Since then I've not meditated seriously at length except for the couple of hours I've spent with JD in between. Not enough discipline, I've told myself and others who've asked, I'll do it one day when I'm more serious about life, and in a more disciplined phase. Well life has been passing me by, and real quick at that in these rough Covid times, and I dont' seem to be improving on either of those things. Discipline has troughs and crests though I seem to never be motivated enough to go as far as meditation, and the 'seriousness' is never going to come if I wait for the day of declaration of adulthood. I have to suck it up and start doing.
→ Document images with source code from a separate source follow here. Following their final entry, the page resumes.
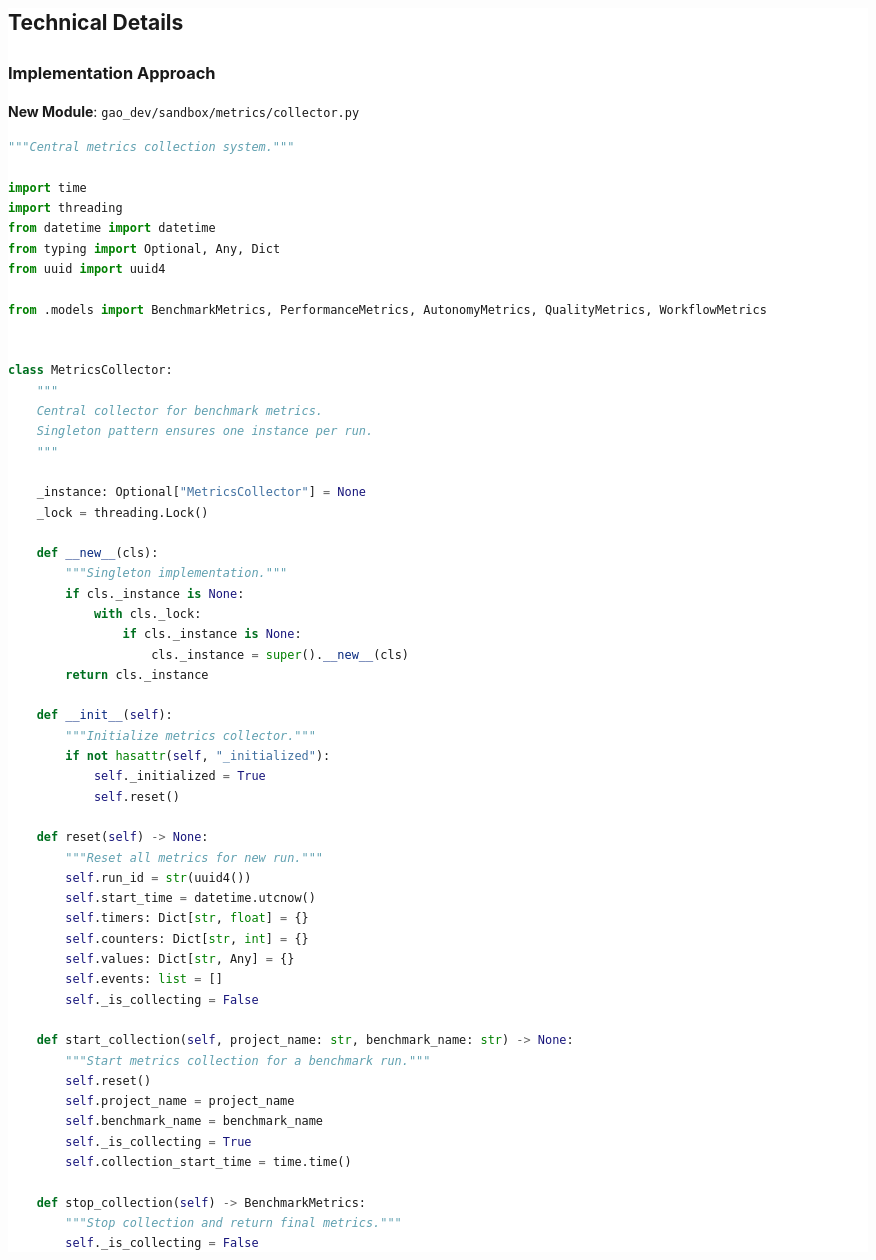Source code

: ## Technical Details

### Implementation Approach

**New Module**: `gao_dev/sandbox/metrics/collector.py`

```python
"""Central metrics collection system."""

import time
import threading
from datetime import datetime
from typing import Optional, Any, Dict
from uuid import uuid4

from .models import BenchmarkMetrics, PerformanceMetrics, AutonomyMetrics, QualityMetrics, WorkflowMetrics


class MetricsCollector:
    """
    Central collector for benchmark metrics.
    Singleton pattern ensures one instance per run.
    """

    _instance: Optional["MetricsCollector"] = None
    _lock = threading.Lock()

    def __new__(cls):
        """Singleton implementation."""
        if cls._instance is None:
            with cls._lock:
                if cls._instance is None:
                    cls._instance = super().__new__(cls)
        return cls._instance

    def __init__(self):
        """Initialize metrics collector."""
        if not hasattr(self, "_initialized"):
            self._initialized = True
            self.reset()

    def reset(self) -> None:
        """Reset all metrics for new run."""
        self.run_id = str(uuid4())
        self.start_time = datetime.utcnow()
        self.timers: Dict[str, float] = {}
        self.counters: Dict[str, int] = {}
        self.values: Dict[str, Any] = {}
        self.events: list = []
        self._is_collecting = False

    def start_collection(self, project_name: str, benchmark_name: str) -> None:
        """Start metrics collection for a benchmark run."""
        self.reset()
        self.project_name = project_name
        self.benchmark_name = benchmark_name
        self._is_collecting = True
        self.collection_start_time = time.time()

    def stop_collection(self) -> BenchmarkMetrics:
        """Stop collection and return final metrics."""
        self._is_collecting = False
```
If you've been an irregular reader here at least, and I know you are because I can see in the traffic logs that you've not visited the site in recent days what's up with that we need to talk, you will remember that I always talk about starting meditation, making plans for it, but actually never execute it. It's in the top five things I really want to do and should be doing, and yet it never gets done. There's never enough motivation, never enough push.

Things have changed a little bit since I started talking to the eap counselor who suggests that if I want to improve my experience at work I should start meditating and doing mindfulness practices to control anxiety and improve focus. I keep telling them I'm about to do that, and I make plans, and do all sorts of things, but never actually do do it. But in the last two weeks I've done it a few times, today I did it twice, once in the morning and then in the evening. It wasn't real real in that I spent only a few minutes and even then surely I wasn't fully focused. But it's a step. I'm learning not the alphabets yet, maybe to draw the lines, but that's in the right direction towards being able to string words and sentences together.
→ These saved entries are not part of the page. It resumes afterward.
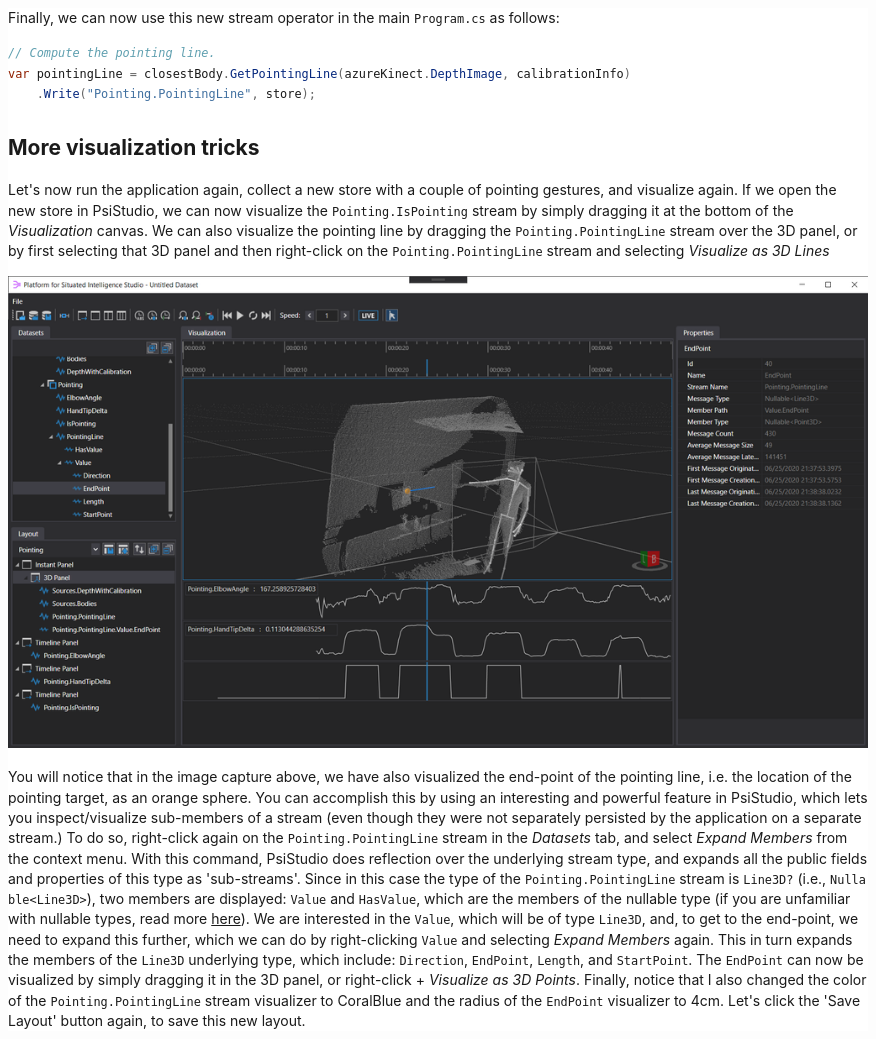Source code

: Finally, we can now use this new stream operator in the main `Program.cs` as follows:

```csharp
// Compute the pointing line.
var pointingLine = closestBody.GetPointingLine(azureKinect.DepthImage, calibrationInfo)
    .Write("Pointing.PointingLine", store);
```

## More visualization tricks

Let's now run the application again, collect a new store with a couple of pointing gestures, and visualize again. If we open the new store in PsiStudio, we can now visualize the `Pointing.IsPointing` stream by simply dragging it at the bottom of the _Visualization_ canvas. We can also visualize the pointing line by dragging the `Pointing.PointingLine` stream over the 3D panel, or by first selecting that 3D panel and then right-click on the `Pointing.PointingLine` stream and selecting _Visualize as 3D Lines_

![PsiStudio Visualization](Images/WhatIsThatStep2.PNG)

You will notice that in the image capture above, we have also visualized the end-point of the pointing line, i.e. the location of the pointing target, as an orange sphere. You can accomplish this by using an interesting and powerful feature in PsiStudio, which lets you inspect/visualize sub-members of a stream (even though they were not separately persisted by the application on a separate stream.) To do so, right-click again on the `Pointing.PointingLine` stream in the _Datasets_ tab, and select _Expand Members_ from the context menu. With this command, PsiStudio does reflection over the underlying stream type, and expands all the public fields and properties of this type as 'sub-streams'. Since in this case the type of the `Pointing.PointingLine` stream is `Line3D?` (i.e., `Nullable<Line3D>`), two members are displayed: `Value` and `HasValue`, which are the members of the nullable type (if you are unfamiliar with nullable types, read more [here](https://docs.microsoft.com/en-us/dotnet/csharp/language-reference/builtin-types/nullable-value-types)). We are interested in the `Value`, which will be of type `Line3D`, and, to get to the end-point, we need to expand this further, which we can do by right-clicking `Value` and selecting _Expand Members_ again. This in turn expands the members of the `Line3D` underlying type, which include: `Direction`, `EndPoint`, `Length`, and `StartPoint`. The `EndPoint` can now be visualized by simply dragging it in the 3D panel, or right-click + _Visualize as 3D Points_. Finally, notice that I also changed the color of the `Pointing.PointingLine` stream visualizer to CoralBlue and the radius of the `EndPoint` visualizer to 4cm. Let's click the 'Save Layout' button again, to save this new layout.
N gave me the password to her meditation app. I had it for a year or two last year when N (the other one) had it from his work, but I didn't really use it too much. I browsed it a few times, maybe even attempted a regular practice but it never got around to becoming a thing. Because there was no motivation, no reason, and nobody checking if I was doing it or not. Now there are controls. There is accountability. People I don't want to disappoint. This is something I should be doing. For my own good.

My parents meditate, so do my grandparents, and a large part of my family in general. It helps with the 'pressure they say, makes taking life one day at a time easy. And it's not just when you're in desperate need of some sort of help, generally, it's like having a 'life coach' guide you through everyday happenings. It never hurts to do it.

So I'm now going to do it regularly, as regularly as I can possibly do. As regularly as writing even. Five minutes here, ten minutes there. I may not be able to maintain a proper timetable, but as the practice gets frequent, I'm sure it gets easier. After all that's how I got into podcast listening too.